──────── Data excerpts

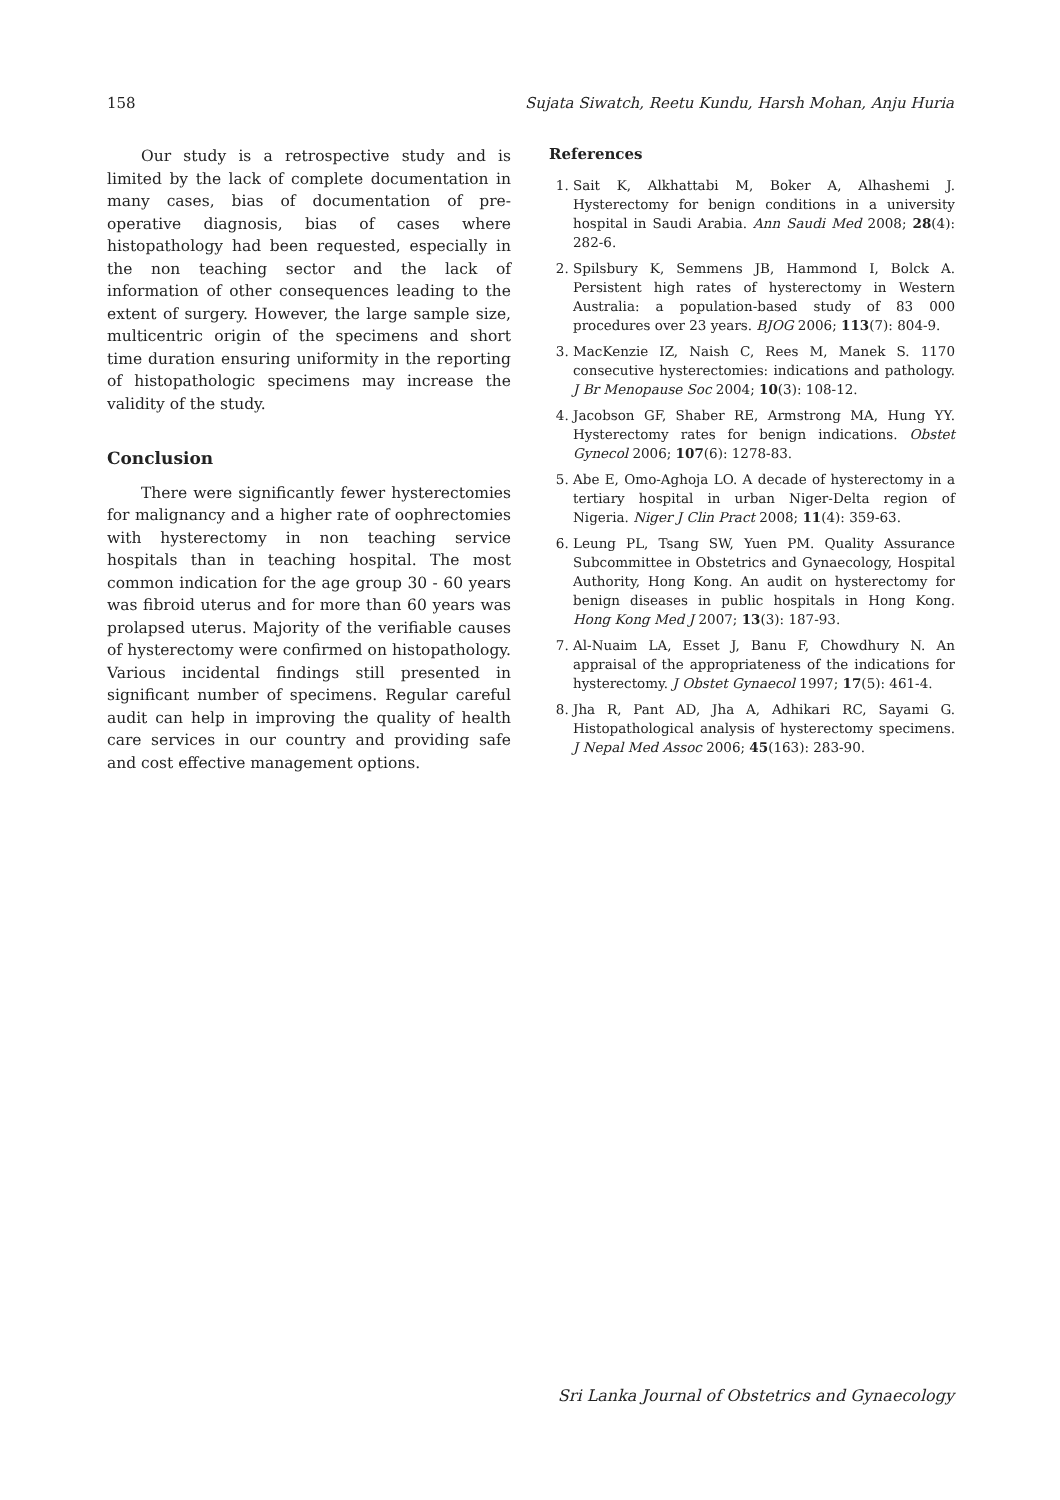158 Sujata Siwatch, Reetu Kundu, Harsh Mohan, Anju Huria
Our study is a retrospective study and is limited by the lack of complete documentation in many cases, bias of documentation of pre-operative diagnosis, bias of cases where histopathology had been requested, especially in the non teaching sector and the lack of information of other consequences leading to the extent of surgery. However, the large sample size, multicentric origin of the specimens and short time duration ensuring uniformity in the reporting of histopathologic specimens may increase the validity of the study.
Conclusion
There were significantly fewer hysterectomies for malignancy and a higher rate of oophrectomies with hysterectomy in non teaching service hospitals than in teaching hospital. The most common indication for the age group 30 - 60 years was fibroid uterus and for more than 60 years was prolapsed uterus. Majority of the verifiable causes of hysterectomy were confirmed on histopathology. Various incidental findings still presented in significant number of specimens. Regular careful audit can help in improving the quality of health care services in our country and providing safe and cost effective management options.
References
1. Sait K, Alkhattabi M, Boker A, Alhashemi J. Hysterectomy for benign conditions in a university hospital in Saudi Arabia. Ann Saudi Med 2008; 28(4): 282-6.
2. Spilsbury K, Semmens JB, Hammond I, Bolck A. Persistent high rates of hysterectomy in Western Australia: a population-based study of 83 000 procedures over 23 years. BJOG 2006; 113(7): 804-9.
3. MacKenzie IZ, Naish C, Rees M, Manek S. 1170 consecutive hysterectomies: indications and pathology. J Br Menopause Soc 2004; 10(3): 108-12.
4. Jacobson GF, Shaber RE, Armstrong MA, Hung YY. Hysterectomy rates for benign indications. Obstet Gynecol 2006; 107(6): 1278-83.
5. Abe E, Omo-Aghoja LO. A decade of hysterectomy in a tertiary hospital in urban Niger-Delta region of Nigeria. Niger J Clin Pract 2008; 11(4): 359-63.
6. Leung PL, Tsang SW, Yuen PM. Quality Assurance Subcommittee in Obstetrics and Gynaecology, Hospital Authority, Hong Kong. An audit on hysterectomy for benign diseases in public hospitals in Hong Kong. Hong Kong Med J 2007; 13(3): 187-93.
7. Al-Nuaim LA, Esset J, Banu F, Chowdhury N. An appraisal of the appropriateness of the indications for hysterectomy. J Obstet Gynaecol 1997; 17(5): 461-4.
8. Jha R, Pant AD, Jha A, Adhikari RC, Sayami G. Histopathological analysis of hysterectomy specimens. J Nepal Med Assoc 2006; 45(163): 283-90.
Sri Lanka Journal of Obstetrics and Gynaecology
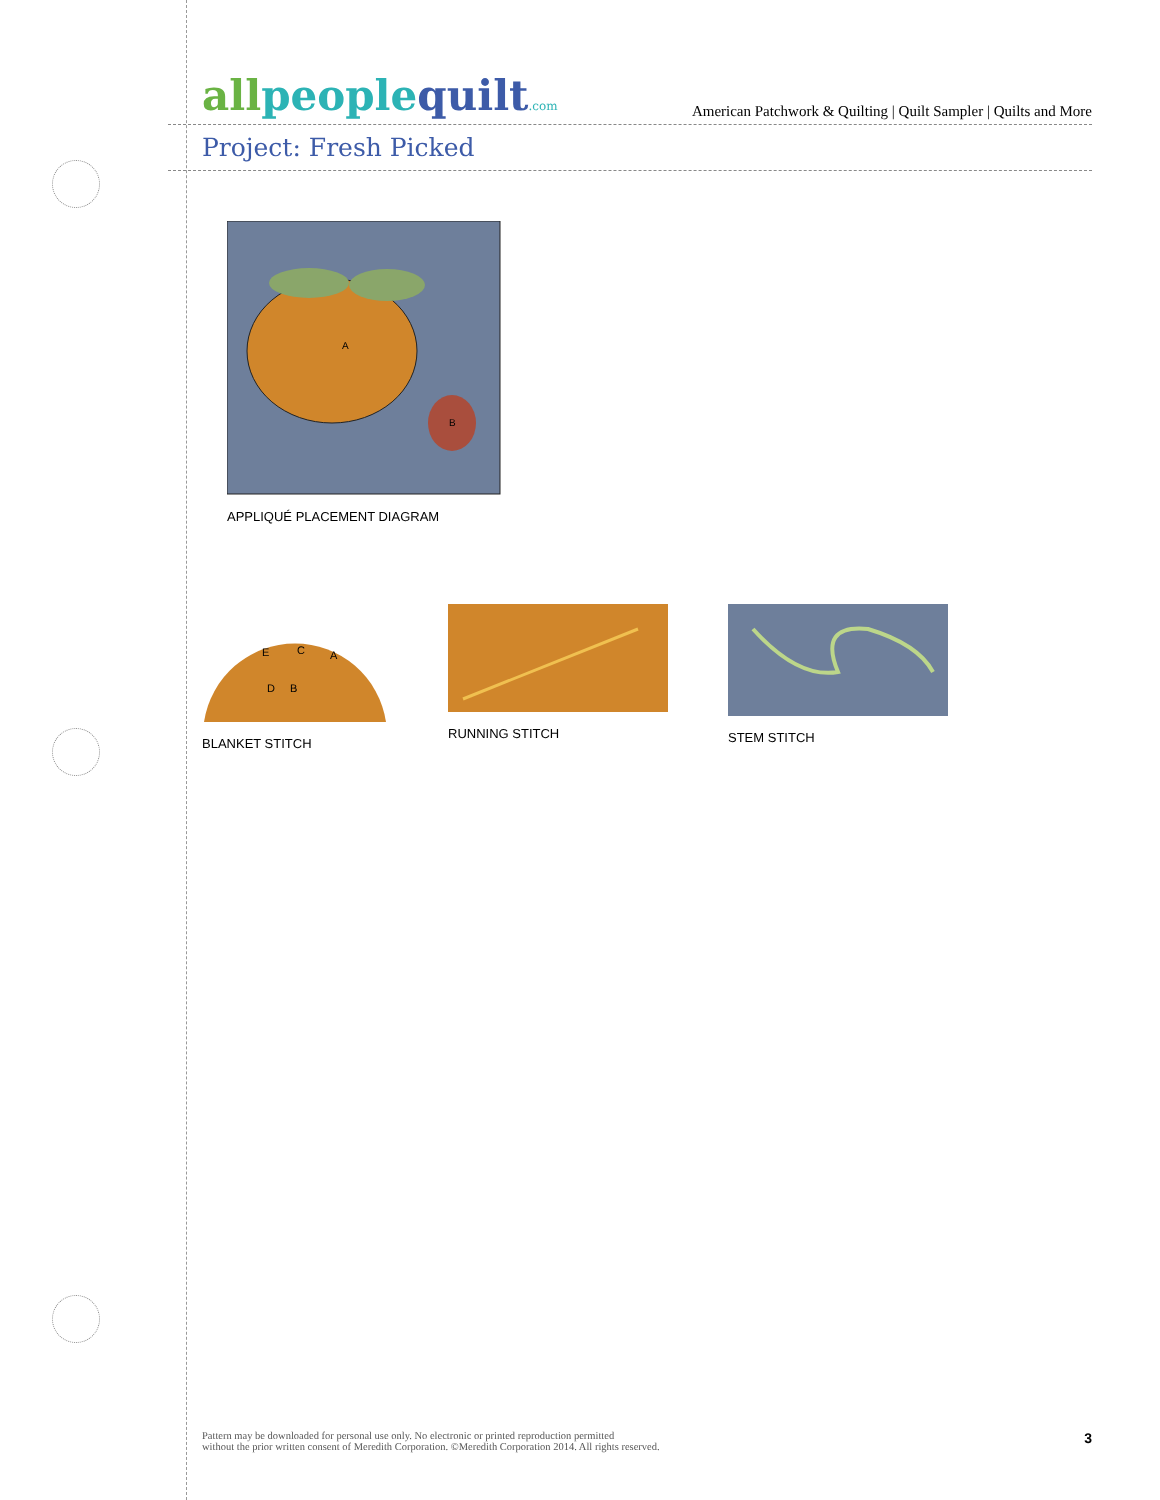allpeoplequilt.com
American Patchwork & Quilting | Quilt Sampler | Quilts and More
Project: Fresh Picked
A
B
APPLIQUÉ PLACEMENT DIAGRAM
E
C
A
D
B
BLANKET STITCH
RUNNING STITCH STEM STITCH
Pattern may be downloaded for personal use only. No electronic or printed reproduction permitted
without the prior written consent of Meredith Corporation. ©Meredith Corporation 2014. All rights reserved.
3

────────────────

**What is needed**
Write only the number of lines in the records that contain the string "STITCH".

**Exercise response**
2